Red blood cells (RBCs) survey all vascularized tissues and become exposed to various mechanical, chemical, metabolic, infective, and immunological stresses.1,2 With limited defenses, RBCs may accumulate damage to the point of rupture (hemolysis), a sentinel of disease-related triggers affecting ∼800 million people. Some presentations (eg, thrombotic thrombocytopenic purpura and hemolytic uremic syndrome) are immediately life-threatening and mandate rapid testing.3 Hemolysis may appear as early as the neonatal period: physiologically during fetal RBC replacement4 or pathologically with birth complications such as sepsis5, 6, 7 and immune reactions.8, 9, 10, 11 Lifelong predisposition can arise from genetic traits12, 13, 14, 15 affecting hemoglobin (Hb),16 the cytoskeleton,17,18 or metabolism19, 20, 21; for example, glucose-6-phosphate dehydrogenase deficiency renders RBCs susceptible to rupture upon oxidative stress arising from certain foods22 or medications.23 In low- and middle-income countries,24, 25, 26 common hemolytic triggers include bacterial27 and protozoan (notably malaria28) infection. Inflammation can further exacerbate hemolysis through autoimmune hemolytic anemia29 and complement activation,30 as observed in paroxysmal nocturnal hemoglobinuria31 or in response to viral infection.32,33 Given the global burden, cost-effective diagnosis using point-of-care testing is a recognized priority.

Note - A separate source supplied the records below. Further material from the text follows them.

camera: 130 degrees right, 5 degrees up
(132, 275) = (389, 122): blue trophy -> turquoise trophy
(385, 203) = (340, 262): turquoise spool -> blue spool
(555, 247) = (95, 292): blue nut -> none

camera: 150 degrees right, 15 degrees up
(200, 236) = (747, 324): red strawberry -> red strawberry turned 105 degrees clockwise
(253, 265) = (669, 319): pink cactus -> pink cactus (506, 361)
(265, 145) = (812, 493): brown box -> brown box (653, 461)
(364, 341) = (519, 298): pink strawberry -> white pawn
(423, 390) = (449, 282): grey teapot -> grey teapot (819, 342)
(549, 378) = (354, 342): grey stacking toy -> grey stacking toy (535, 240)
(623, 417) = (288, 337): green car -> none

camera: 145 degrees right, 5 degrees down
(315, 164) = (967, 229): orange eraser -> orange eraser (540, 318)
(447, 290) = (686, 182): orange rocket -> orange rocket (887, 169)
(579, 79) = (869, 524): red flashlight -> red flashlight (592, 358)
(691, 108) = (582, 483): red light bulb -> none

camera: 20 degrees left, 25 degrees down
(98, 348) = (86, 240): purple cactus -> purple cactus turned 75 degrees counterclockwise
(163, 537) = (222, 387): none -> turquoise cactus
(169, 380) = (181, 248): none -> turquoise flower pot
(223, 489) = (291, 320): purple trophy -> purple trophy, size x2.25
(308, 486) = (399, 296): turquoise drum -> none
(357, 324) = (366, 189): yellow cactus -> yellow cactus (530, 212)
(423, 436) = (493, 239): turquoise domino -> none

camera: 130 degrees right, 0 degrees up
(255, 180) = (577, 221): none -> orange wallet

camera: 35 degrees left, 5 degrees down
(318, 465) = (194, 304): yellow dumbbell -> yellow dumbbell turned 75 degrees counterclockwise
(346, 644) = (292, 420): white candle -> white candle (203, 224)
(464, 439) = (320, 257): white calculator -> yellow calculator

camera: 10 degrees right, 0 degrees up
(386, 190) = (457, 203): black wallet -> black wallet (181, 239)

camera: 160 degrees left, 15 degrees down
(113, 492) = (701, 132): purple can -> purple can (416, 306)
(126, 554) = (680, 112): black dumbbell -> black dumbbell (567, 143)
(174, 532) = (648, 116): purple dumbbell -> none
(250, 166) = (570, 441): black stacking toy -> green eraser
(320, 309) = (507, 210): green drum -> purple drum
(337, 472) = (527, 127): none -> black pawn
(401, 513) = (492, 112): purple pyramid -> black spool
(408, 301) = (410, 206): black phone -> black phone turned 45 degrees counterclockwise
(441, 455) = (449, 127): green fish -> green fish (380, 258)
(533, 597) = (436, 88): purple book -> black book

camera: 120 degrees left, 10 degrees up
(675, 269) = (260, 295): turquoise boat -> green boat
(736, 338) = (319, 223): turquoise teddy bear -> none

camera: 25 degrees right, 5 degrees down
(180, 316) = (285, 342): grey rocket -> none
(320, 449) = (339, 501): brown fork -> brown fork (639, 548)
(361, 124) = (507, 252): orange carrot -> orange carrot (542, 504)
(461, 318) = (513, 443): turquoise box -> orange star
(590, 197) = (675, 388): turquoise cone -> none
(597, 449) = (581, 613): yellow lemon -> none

Currently, multiple markers are used to infer intravascular hemolysis because individual tests have their limitations. The most direct markers are cytoplasmic proteins released from ruptured RBCs, but these are prone to false-positive readings if samples are drawn, stored, or processed improperly. A rise in serum lactate dehydrogenase (LDH) may not be specific to RBC rupture because it is present in many other cells.34,35 Plasma-free Hb (PFH)36 is RBC specific, but binding to haptoglobin (Hp)37 and salvage by hepatic and splenic macrophages reduces its sensitivity to detect hemolysis. Although Hp depletion can estimate this buffering effect, interpretation requires baseline levels of this liver glycoprotein38,39 and is confounded by age, genetics, and hepatic disease.40 In newborns, for example, hepatic immaturity depresses Hp production,41,42 thereby risking misclassification of low Hp as hemolysis.43,44 Another inverse marker is blood Hb, which may fall posthemolysis,45,46 but interpretation hinges on knowing prior levels to distinguish RBC rupture from suppressed production. Indirect markers of hemolysis include raised reticulocyte count, but this delayed response can be nonspecific.47,48 Bilirubin measurements give a delayed readout of hemolysis by reporting heme catabolism, but tend to associate with extravascular RBC rupture49 and are influenced by variation in clearance.50 Although bilirubin levels can be detected transcutaneously, this approach is inaccurate with darker skin tones and leads to racial bias.51,52 Moreover, false positives can arise when hepatic clearance of conjugated bilirubin is inadequate, common in early life, or in nonhemolytic conditions such as Crigler-Najjar syndrome.53 The direct antiglobulin test (DAT), designed to detect immune sensitization to RBC damage,54, 55, 56 also has a high false-positivity rate.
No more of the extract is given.